I. Dünya Savaşı sonrasında sanayi devrimini gerçekleştirerek Ortadoğu’ya gelen batılıların desteği ile bazı ülkelerde dine dayalı iktidarlar el değiştirdi. Bölgede paylaşım savaşı ve güç yarışına giren ABD ve Sovyetler Birliği bu değişimde önemli rol oynadılar. Lugal geleneğini 20. yy’ın birinci çeyreğinde İslam coğrafyasında ilk olarak Osmanlı İmparatorluğunda bir subay olarak görev yapan Mustafa Kemal ve ekibi hayata geçirdi. 1957’de Mısır’da hür subaylar hareketinin lideri Albay Cemal Abdulnasır; Irak’ta 1958 yılında General Abdulkerim Kasım; Suriye’de 1963’te Albay Hafız Esad; Liyba’da 1969’da Albay Muammer Kaddafi hem dış güçlerin desteği hem de onlar için ilham kaynağı olan Kemalist hareketten esinlenerek silah zoru ile iktidar oldular. Türkiye’de 1950’li yıllarda Menderes iktidarı ile biraz da olsa zayıflatılan askeri vesayet; 1960, 1971, 1980 ve 28 Şubat 1997 müdahaleleri ile yeniden iktidar oldu veya kendi inisiyatiflerinde kukla sivil hükümetler kurdurdu. Türkiye’de iktidarı ele geçiren cuntaların arkasında ABD yönetimi aktif bir biçimde rol alırken; Mısır, Suriye, Irak’ta Arap orduları Sovyetler Birliğinin desteği ile darbeleri gerçekleştirip iktidarlarını sürdürdüler.
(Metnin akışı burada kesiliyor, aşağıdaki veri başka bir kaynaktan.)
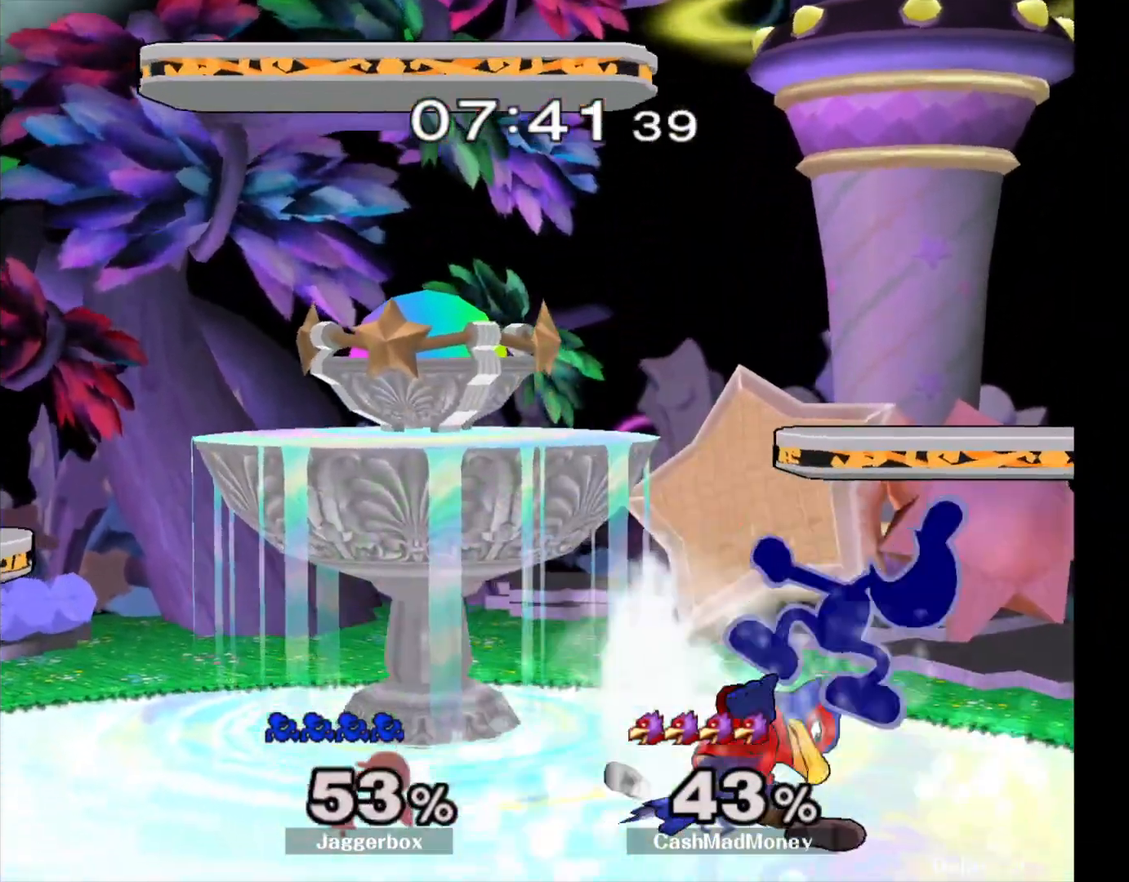
{"buttons": ["A"], "left_stick": "center", "right_stick": "center", "events": [[233, "left_stick", "center"], [400, "A", "down"]]}
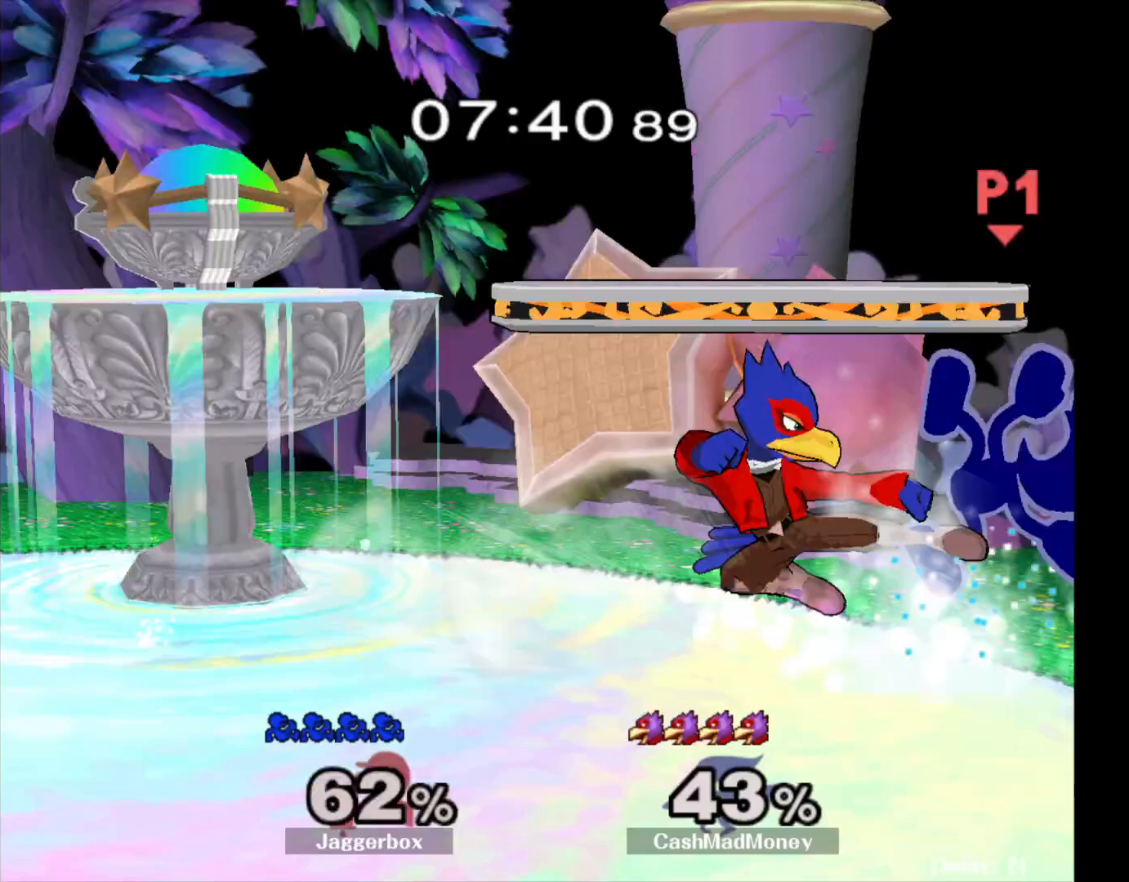
{"buttons": [], "left_stick": "right", "right_stick": "center", "events": [[17, "A", "up"], [300, "left_stick", "right"]]}
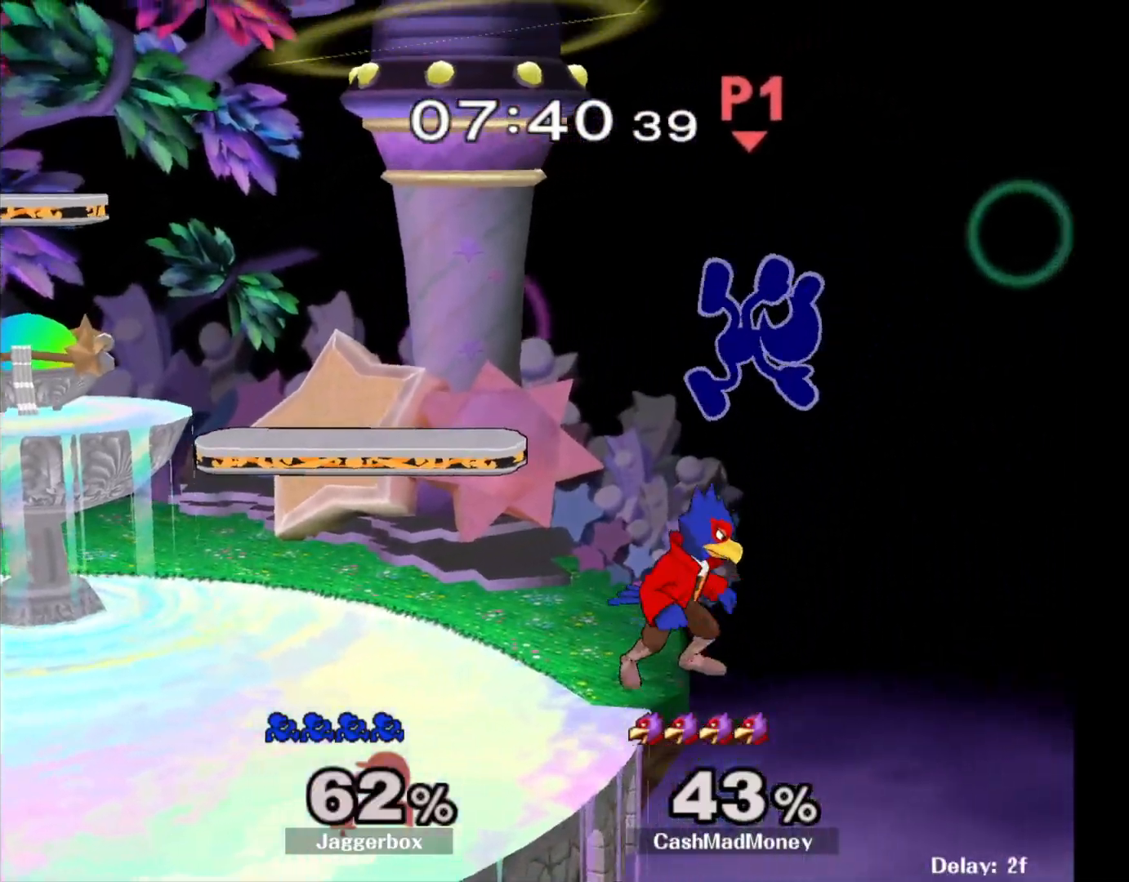
{"buttons": [], "left_stick": "left", "right_stick": "center", "events": [[300, "left_stick", "center"], [367, "left_stick", "left"]]}
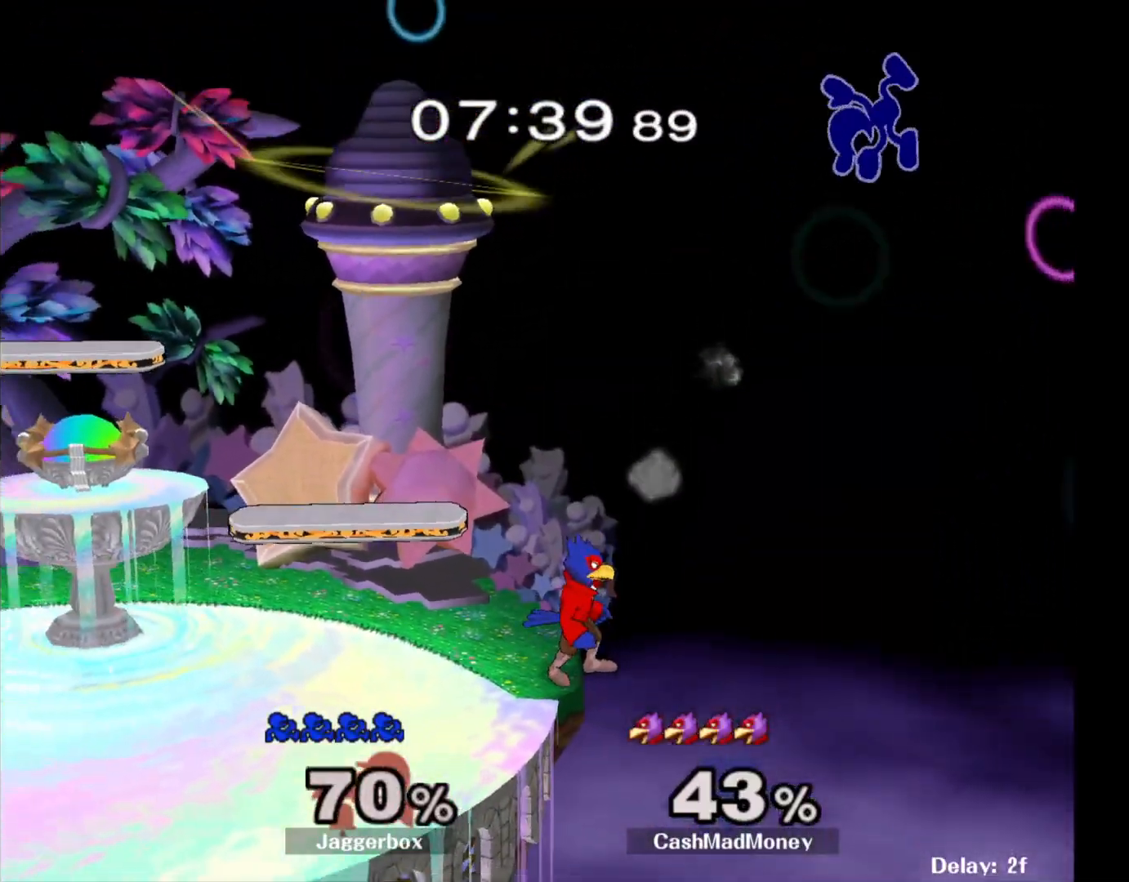
{"buttons": [], "left_stick": "left", "right_stick": "center", "events": [[17, "left_stick", "center"], [67, "left_stick", "right"], [350, "left_stick", "left"]]}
Darbelerle siyaset sahnesinden uzaklaştırılan rahip geleneğinin mirasçıları yer altına inerek kendilerine yol açacak iktidarları destekleme taktiğini izlediler. 2000’li yılların başında yeniden canlanarak silahlı ve silahsız yöntemlerle iktidar savaşını başlattılar. Türkiye’de siyasal İslam’ın perde arkasındaki desteğini alarak iktidar olan AKP hükümeti iktidarının 10. yılında tarihi hasmı olan ve ERGENEKON  örgütlenmesi ile yeniden darbe girişiminde bulunmak isteyen lugalları gerileterek etkisizleştirmeyi başardı. Hükümet çevrelerinin iddialarına rağmen ben lugal geleneğinden gelenlerin tamamen bertaraf edilerek etkisizleştirildiği görüşünde değilim. Saddam ve Kaddafi rejimleri dış müdahalelerin desteği ile; Mısır’da yine dış destekli muhafazakar kesimlerin meydanlara çıkması sonucu iktidarlar el değiştirdi. Suriye’de ise Esad ailesinin cunta kökenli iktidarı direnişini sürdürüyor. Ancak bu kavganın kökleri tarihin derinliklerinden geldiği için kısa sürede sonuçlanmasını beklemek yanılgıdır.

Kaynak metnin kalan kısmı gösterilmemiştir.